> Direction
Resume the aleatory music passage below, writing on from its final sentence.

[START Given passage]

ALEATORY MUSIC

     

The term “aleatory music”—first coined by composer Pierre Boulez, and synonymous with “chance music” and “indeterminacy”—describes the random or chance processes used by composers and performers beginning in the mid-20th century. As early as the 18th century, however, several composers had toyed with a form of chance composition. For example, in his Musikalisches Würfelspiel (”Musical dice game,” 1787), Mozart used dice and number tables to determine the order in which bars of music were performed.

What was considered an innocent parlour game in the 18th century became a cause célèbre in the 20th. At the beginning of the 20th century, many composers began to search for alternatives to what they considered the exhausted tonal tradition—alternatives that included impressionism, folk music, and serialism. By the middle of the century, some composers, and particularly American composers, found even these vocabularies to be at best uninspiring and at worst stifling. One reaction to this crisis was a renewed interest in using chance procedures.

Charles IVES was the first modern composer to experiment with aleatory techniques. His scores gave an unprecedented degree of freedom to the performer, offering wide-ranging alternatives and unrealisable notations. Henry COWELL took Ives’s ideas further, working with several types of indeterminacy, including flexible (or “elastic”) forms and graphic notation—where symbols, spatial distance, or linear diagrams are used instead of traditional notes and staves. An early example of graphic notation is used in Cowell’s piano piece The Tides of Manaunaun (1912), while his String Quartet No. 3 (1934) uses a structural device that allows performers the freedom to assemble their own versions of the work.

The most influential composer, however, to advocate the use of chance techniques was Cowell’s student John CAGE. In Music of Changes (1951), Cage used the Chinese book of divination, the I Ching, to determine the piece’s compositional parameters. He also explored graphic notation. In Aria (1958), for example, he drew coloured wavy lines for the vocalist to interpret, while for Fontana Mix (1958) he created a score out of a series of transparencies laid one on top of another.

[END Given passage]
[START Record excerpts]

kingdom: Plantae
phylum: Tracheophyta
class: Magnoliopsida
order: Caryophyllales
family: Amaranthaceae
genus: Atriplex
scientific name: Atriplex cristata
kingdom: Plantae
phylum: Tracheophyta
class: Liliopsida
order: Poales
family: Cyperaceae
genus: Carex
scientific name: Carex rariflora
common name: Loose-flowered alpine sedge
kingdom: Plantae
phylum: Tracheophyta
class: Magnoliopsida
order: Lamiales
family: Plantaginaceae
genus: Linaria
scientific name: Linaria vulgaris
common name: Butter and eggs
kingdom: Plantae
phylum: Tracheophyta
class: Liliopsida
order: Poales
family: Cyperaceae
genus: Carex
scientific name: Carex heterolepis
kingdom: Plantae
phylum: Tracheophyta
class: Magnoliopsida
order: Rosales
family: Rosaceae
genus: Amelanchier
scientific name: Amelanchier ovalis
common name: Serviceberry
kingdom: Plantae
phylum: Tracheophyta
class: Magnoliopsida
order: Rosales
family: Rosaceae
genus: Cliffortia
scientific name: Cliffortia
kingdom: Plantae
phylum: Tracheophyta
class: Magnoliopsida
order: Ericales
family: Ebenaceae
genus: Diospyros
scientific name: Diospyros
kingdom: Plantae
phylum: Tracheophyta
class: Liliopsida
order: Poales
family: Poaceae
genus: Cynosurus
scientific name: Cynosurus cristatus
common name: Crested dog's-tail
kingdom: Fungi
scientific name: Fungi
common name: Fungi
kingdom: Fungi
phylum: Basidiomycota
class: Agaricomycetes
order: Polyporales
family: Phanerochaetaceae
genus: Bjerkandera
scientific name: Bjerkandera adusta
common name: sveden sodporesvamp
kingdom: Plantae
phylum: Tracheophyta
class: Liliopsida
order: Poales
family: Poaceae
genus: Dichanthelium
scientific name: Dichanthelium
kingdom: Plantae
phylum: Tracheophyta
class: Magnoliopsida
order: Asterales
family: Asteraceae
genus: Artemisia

[END Record excerpts]

> Output for this exercise
Several of Cage’s close associates in the so-called “New York School” also explored indeterminacy. In the “Projection” series (1950-51), Morton Feldman provided his performers with scores notated as graphs wherein pitches and rhythms were given general terms; while Earle Brown’s December 1952 (1952) was notated as an arrangement of black rectangles.

In Europe, one composer who incorporated fully the use of controlled aleatory techniques, especially to effect complexity without causing undue difficulty for the players, was Witold LUTOSLAWSKI. Karlheinz STOCKHAUSEN’S Aus den sieben Tagen (1968), however, uses a type of graphic score that consists only of verbal directions on how the piece is to be performed. Exploiting new technology, Iannis XENAKIS began to use a mathematical process that incorporated probability formulas together with the computer language FORTRAN to write the piece Metastasis (1954).

Behind such experiments was a philosophical aesthetic that continues to be practiced by contemporary composers. John Cage summed up this philosophy well when, in 1973, he wrote: “When I make a piece of music I try not to interrupt in principle the silence that already takes place…. That’s why I employ chance operations: to free sounds from my intentions, my memory, my likes and dislikes.”

Timothy Kloth

SEE ALSO:

ELECTRONIC MUSIC; SERIALISM.

FURTHER READING

Cope, David. New Directions in Music (Dubuque, IA: Brown … Benchmark, 1993);

Smith-Brindle, R. The New Music:The Avant-garde Since 1945 (Oxford: Oxford University Press, 1987).

SUGGESTED LISTENING

John Cage: Music of Changes;

Henry Cowell: String Quartet No. 3;

Witold Lutoslawski: Symphonies Nos. 2 and 3;

Karlheinz Stockhausen: Aus den sieben Tagen;

Iannis Xenakis: Metastasis.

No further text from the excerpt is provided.